The kubectl describe command retrieves comprehensive, human-readable details about one or more Kubernetes resources. Unlike kubectl get, which provides a summarized, tabular view, describe offers an in-depth breakdown of a resource's current state, configuration, and recent events. It's an indispensable tool for debugging and understanding the health and behavior of components within your Kubernetes cluster.

For instance, when describing a Pod, it will typically show the Pod's status, IP address, conditions, container details (image, ports, state), volumes, and, most critically, a chronological list of events related to the Pod's lifecycle. This includes scheduling, image pulling, container creation failures, and liveness/readiness probe failures. Similarly, describing a Node provides information about its capacity, allocated resources, conditions, and associated events.

The output is designed for operator analysis and is not suitable for programmatic parsing.

CAVEATS

The output of kubectl describe is intended for human readability and debugging; its format is not stable and should not be parsed programmatically. For structured data, use kubectl get -o json or kubectl get -o yaml. Accessing detailed resource information requires appropriate Kubernetes Role-Based Access Control (RBAC) permissions.

DEBUGGING UTILITY

This command is the first go-to for debugging issues with any Kubernetes resource. The detailed events section is particularly invaluable for diagnosing problems like a pod failing to schedule, an image pull error, or a container crashing repeatedly.

INFORMATION AGGREGATION

Unlike simply viewing the resource's YAML, kubectl describe aggregates information from various components.
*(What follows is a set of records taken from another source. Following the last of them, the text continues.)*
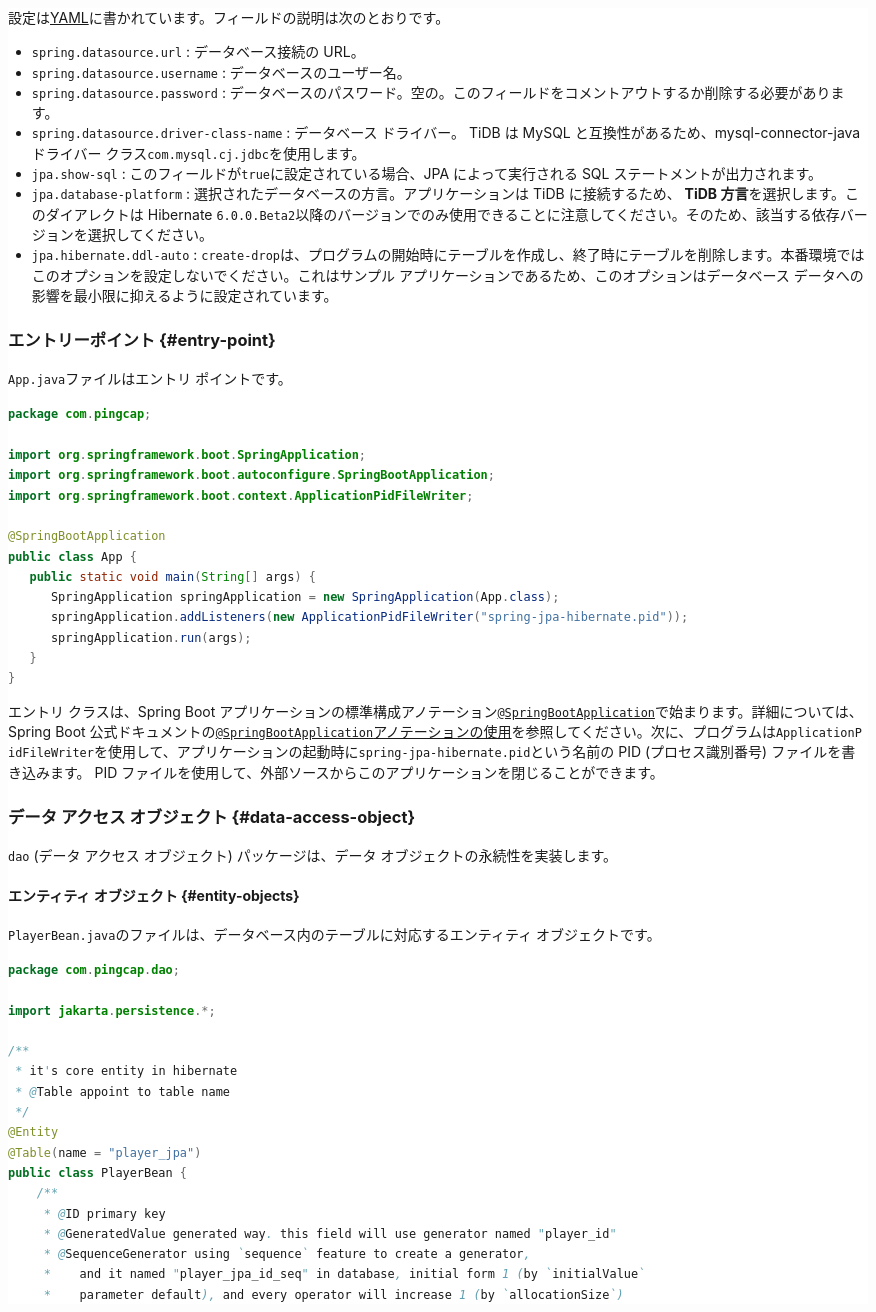 設定は[YAML](https://yaml.org/)に書かれています。フィールドの説明は次のとおりです。

-   `spring.datasource.url` : データベース接続の URL。
-   `spring.datasource.username` : データベースのユーザー名。
-   `spring.datasource.password` : データベースのパスワード。空の。このフィールドをコメントアウトするか削除する必要があります。
-   `spring.datasource.driver-class-name` : データベース ドライバー。 TiDB は MySQL と互換性があるため、mysql-connector-java ドライバー クラス`com.mysql.cj.jdbc`を使用します。
-   `jpa.show-sql` : このフィールドが`true`に設定されている場合、JPA によって実行される SQL ステートメントが出力されます。
-   `jpa.database-platform` : 選択されたデータベースの方言。アプリケーションは TiDB に接続するため、 **TiDB 方言**を選択します。このダイアレクトは Hibernate `6.0.0.Beta2`以降のバージョンでのみ使用できることに注意してください。そのため、該当する依存バージョンを選択してください。
-   `jpa.hibernate.ddl-auto` : `create-drop`は、プログラムの開始時にテーブルを作成し、終了時にテーブルを削除します。本番環境ではこのオプションを設定しないでください。これはサンプル アプリケーションであるため、このオプションはデータベース データへの影響を最小限に抑えるように設定されています。

### エントリーポイント {#entry-point}

`App.java`ファイルはエントリ ポイントです。

```java
package com.pingcap;

import org.springframework.boot.SpringApplication;
import org.springframework.boot.autoconfigure.SpringBootApplication;
import org.springframework.boot.context.ApplicationPidFileWriter;

@SpringBootApplication
public class App {
   public static void main(String[] args) {
      SpringApplication springApplication = new SpringApplication(App.class);
      springApplication.addListeners(new ApplicationPidFileWriter("spring-jpa-hibernate.pid"));
      springApplication.run(args);
   }
}
```

エントリ クラスは、Spring Boot アプリケーションの標準構成アノテーション[`@SpringBootApplication`](https://docs.spring.io/spring-boot/docs/current/api/org/springframework/boot/autoconfigure/SpringBootApplication.html)で始まります。詳細については、Spring Boot 公式ドキュメントの[`@SpringBootApplication`アノテーションの使用](https://docs.spring.io/spring-boot/docs/current/reference/html/using-spring-boot.html#using-boot-using-springbootapplication-annotation)を参照してください。次に、プログラムは`ApplicationPidFileWriter`を使用して、アプリケーションの起動時に`spring-jpa-hibernate.pid`という名前の PID (プロセス識別番号) ファイルを書き込みます。 PID ファイルを使用して、外部ソースからこのアプリケーションを閉じることができます。

### データ アクセス オブジェクト {#data-access-object}

`dao` (データ アクセス オブジェクト) パッケージは、データ オブジェクトの永続性を実装します。

#### エンティティ オブジェクト {#entity-objects}

`PlayerBean.java`のファイルは、データベース内のテーブルに対応するエンティティ オブジェクトです。

```java
package com.pingcap.dao;

import jakarta.persistence.*;

/**
 * it's core entity in hibernate
 * @Table appoint to table name
 */
@Entity
@Table(name = "player_jpa")
public class PlayerBean {
    /**
     * @ID primary key
     * @GeneratedValue generated way. this field will use generator named "player_id"
     * @SequenceGenerator using `sequence` feature to create a generator,
     *    and it named "player_jpa_id_seq" in database, initial form 1 (by `initialValue`
     *    parameter default), and every operator will increase 1 (by `allocationSize`)
```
For a Pod, it combines data from the API server (Pod spec, status), Kubelet (container status, events), and scheduler (scheduling events) into a single, cohesive view.

HISTORY

kubectl describe has been a foundational command within the Kubernetes CLI (kubectl) since its early days. It was designed from the outset to provide deep insights into the state of Kubernetes objects, which is crucial for troubleshooting and understanding cluster behavior. Its functionality has evolved alongside Kubernetes itself, continuously adapting to new resource types and incorporating more detailed status information and event reporting.